─── INPUT FOR THIS TASK
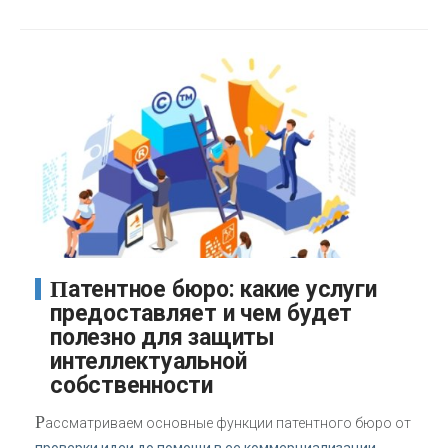
Патентное бюро: какие услуги
предоставляет и чем будет
полезно для защиты
интеллектуальной
собственности
Р
ассматриваем основные функции патентного бюро от
проверки идеи до помощи в ее коммерциализации.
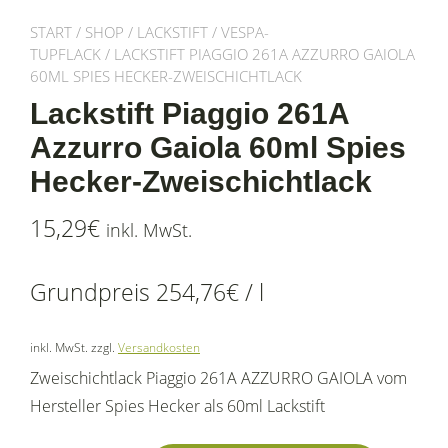
START
/
SHOP
/
LACKSTIFT
/
VESPA-
TUPFLACK
/ LACKSTIFT PIAGGIO 261A AZZURRO GAIOLA
60ML SPIES HECKER-ZWEISCHICHTLACK
Lackstift Piaggio 261A
Azzurro Gaiola 60ml Spies
Hecker-Zweischichtlack
15,29
€
inkl. MwSt.
Grundpreis
254,76
€
/
l
inkl. MwSt.
zzgl.
Versandkosten
Zweischichtlack Piaggio 261A AZZURRO GAIOLA vom
Hersteller Spies Hecker als 60ml Lackstift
──────
#### TASK DIRECTIONS
Exactly as written above, print every record, and keep the pictures out.

#### OUTPUT OF THE EXERCISE
Патентное бюро: какие услуги
предоставляет и чем будет
полезно для защиты
интеллектуальной
собственности
Р
ассматриваем основные функции патентного бюро от
проверки идеи до помощи в ее коммерциализации.
START
/
SHOP
/
LACKSTIFT
/
VESPA-
TUPFLACK
/ LACKSTIFT PIAGGIO 261A AZZURRO GAIOLA
60ML SPIES HECKER-ZWEISCHICHTLACK
Lackstift Piaggio 261A
Azzurro Gaiola 60ml Spies
Hecker-Zweischichtlack
15,29
€
inkl. MwSt.
Grundpreis
254,76
€
/
l
inkl. MwSt.
zzgl.
Versandkosten
Zweischichtlack Piaggio 261A AZZURRO GAIOLA vom
Hersteller Spies Hecker als 60ml Lackstift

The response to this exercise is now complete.